Why did it take so long


For digital to finally come of age. It seems that we are finally extracting the full potential of digital. Why did it take over thirty years for them to realize it wasn’t the failure of the cd, but the failure to properly recover all the information off it correctly?
goldenear1948

Because the information recovery was never the problem.
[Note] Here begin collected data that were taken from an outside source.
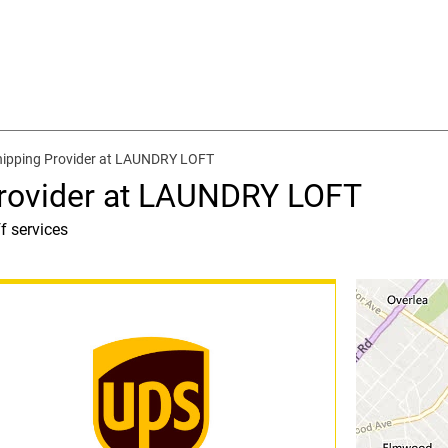
hipping Provider at LAUNDRY LOFT
Provider at LAUNDRY LOFT
f services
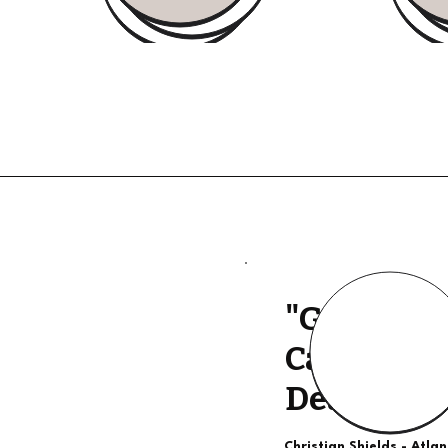
"Good Qua
Calls, The
Deal"
Christian Shields - Atla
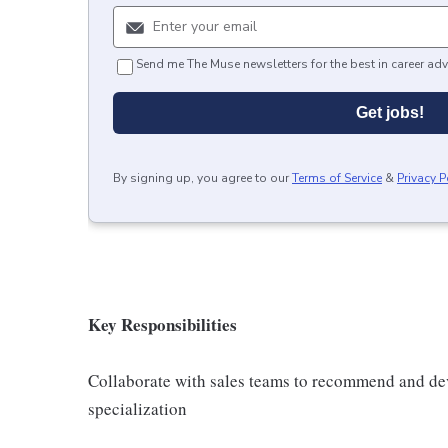
Send me The Muse newsletters for the best in career adv
Get jobs!
By signing up, you agree to our
Terms of Service
&
Privacy P
Key Responsibilities
Collaborate with sales teams to recommend and de
specialization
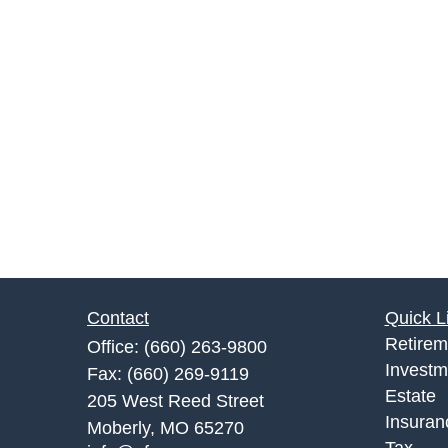
Contact
Quick L
Retirem
Office:
(660) 263-9800
Investm
Fax:
(660) 269-9119
Estate
205 West Reed Street
Insuran
Moberly,
MO
65270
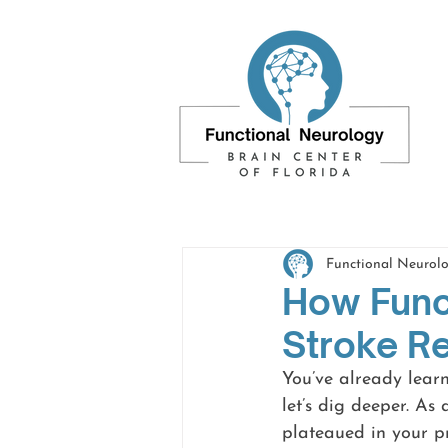
Functional Neurolo
How Func
Stroke R
You’ve already lear
let’s dig deeper. As
plateaued in your p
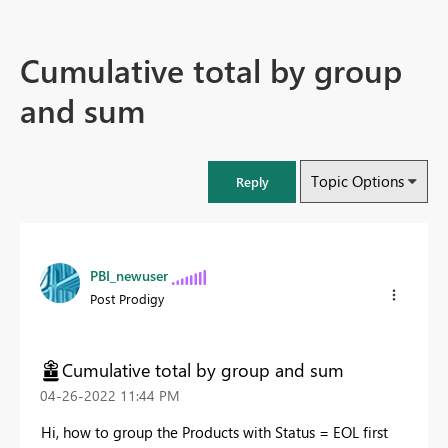
Cumulative total by group
and sum
Topic Options
Reply
PBI_newuser
Post Prodigy
Cumulative total by group and sum
‎04-26-2022
11:44 PM
Hi, how to group the Products with Status = EOL first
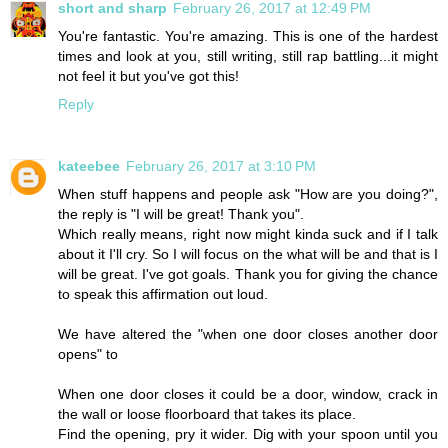
short and sharp
February 26, 2017 at 12:49 PM
You're fantastic. You're amazing. This is one of the hardest
times and look at you, still writing, still rap battling...it might
not feel it but you've got this!
Reply
kateebee
February 26, 2017 at 3:10 PM
When stuff happens and people ask "How are you doing?",
the reply is "I will be great! Thank you".
Which really means, right now might kinda suck and if I talk
about it I'll cry. So I will focus on the what will be and that is I
will be great. I've got goals. Thank you for giving the chance
to speak this affirmation out loud.
We have altered the "when one door closes another door
opens" to
When one door closes it could be a door, window, crack in
the wall or loose floorboard that takes its place.
Find the opening, pry it wider. Dig with your spoon until you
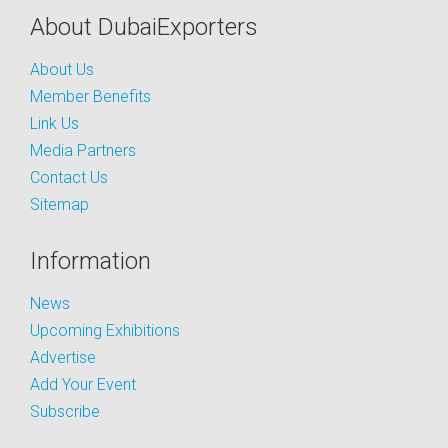
About DubaiExporters
About Us
Member Benefits
Link Us
Media Partners
Contact Us
Sitemap
Information
News
Upcoming Exhibitions
Advertise
Add Your Event
Subscribe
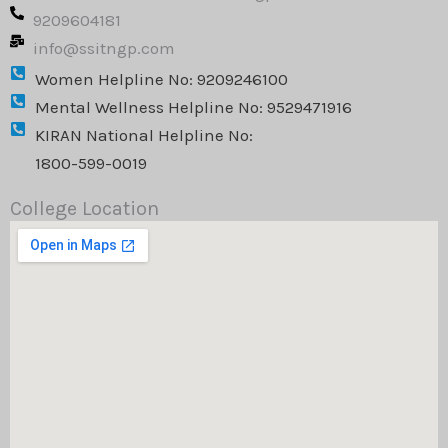
n
k
a
9209604181
m
info@ssitngp.com
Women Helpline No: 9209246100
Mental Wellness Helpline No: 9529471916
KIRAN National Helpline No:
1800-599-0019
College Location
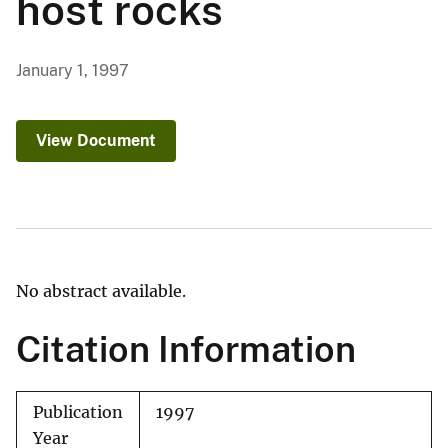
host rocks
January 1, 1997
View Document
No abstract available.
Citation Information
Publication
1997
Year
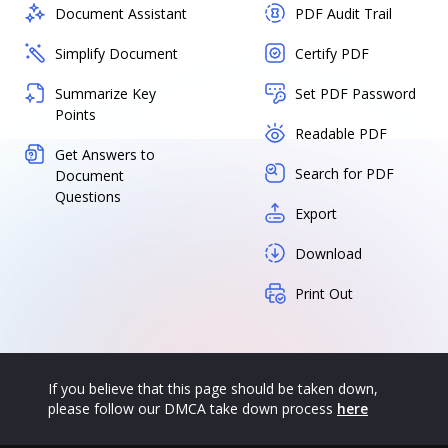
Document Assistant
PDF Audit Trail
Simplify Document
Certify PDF
Summarize Key
Set PDF Password
Points
Readable PDF
Get Answers to
Search for PDF
Document
Questions
Export
Download
Print Out
If you believe that this page should be taken down,
please follow our DMCA take down process
here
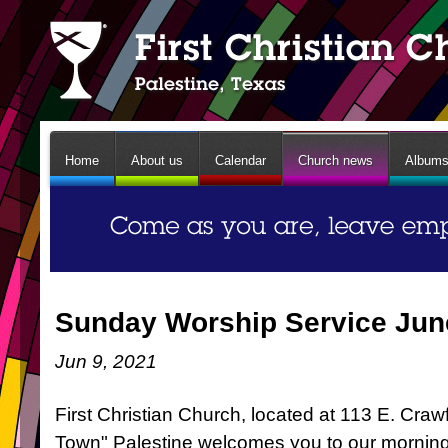
Home
About us
Calendar
Church news
Album
Sunday Worship Service Jun
Jun 9, 2021
First Christian Church, located at 113 E. Craw
Town" Palestine welcomes you to our mornin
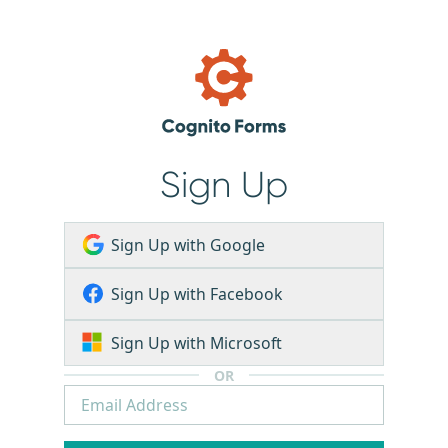
Sign Up
Sign Up with Google
Sign Up with Facebook
Sign Up with Microsoft
OR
These were the problem and still are in many cases: 

1) Jitter in the digital signal, particularly from CD transports

2) Digital filtering technique in the DAC

3) Accuracy in the D/A and signal-to-noise ratio

It not only took many years to wrap our heads around these, it took many new technologies, protocols, techniques, new passive parts and interfaces to improve on them, including:

Low-jitter oscillators

Asynchronous USB interfaces

DSD and MQA

Improved digital filters in D/A chips, Apodizing filters and other custom digital filters

Ethernet - DLNA and RAAT interfaces

Teflon and polystyrene capacitors

Faster logic families for gates and flip-flops

Techniques for more accurate R2R resistor networks

Techniques for lower noise, faster-reacting voltage regulators

Upsampling and hi-res formats

Steve N.

Empirical Audio

I think the cd was released before it was ready for prime time.  All Sony could see was those $ signs.  I think digital will continue to improve for a long time to come.
Weaning off all the hardware associated with the disc itself and recording direct to memory of one form or other currently seems like it might be the next step - no more lasers and player mechanisms, etc helps...if we can actually get to the point of having a complete record/playback chain without all that anyway. Not there just yet generally, but we're getting closer...but, for that, copyright issues remain in the foreseeable future.
The scattered background laser light getting into the photodetector is still an issue. They are either unaware of the issue or choose to ignore it. And seismic vibration is still an issue obviously.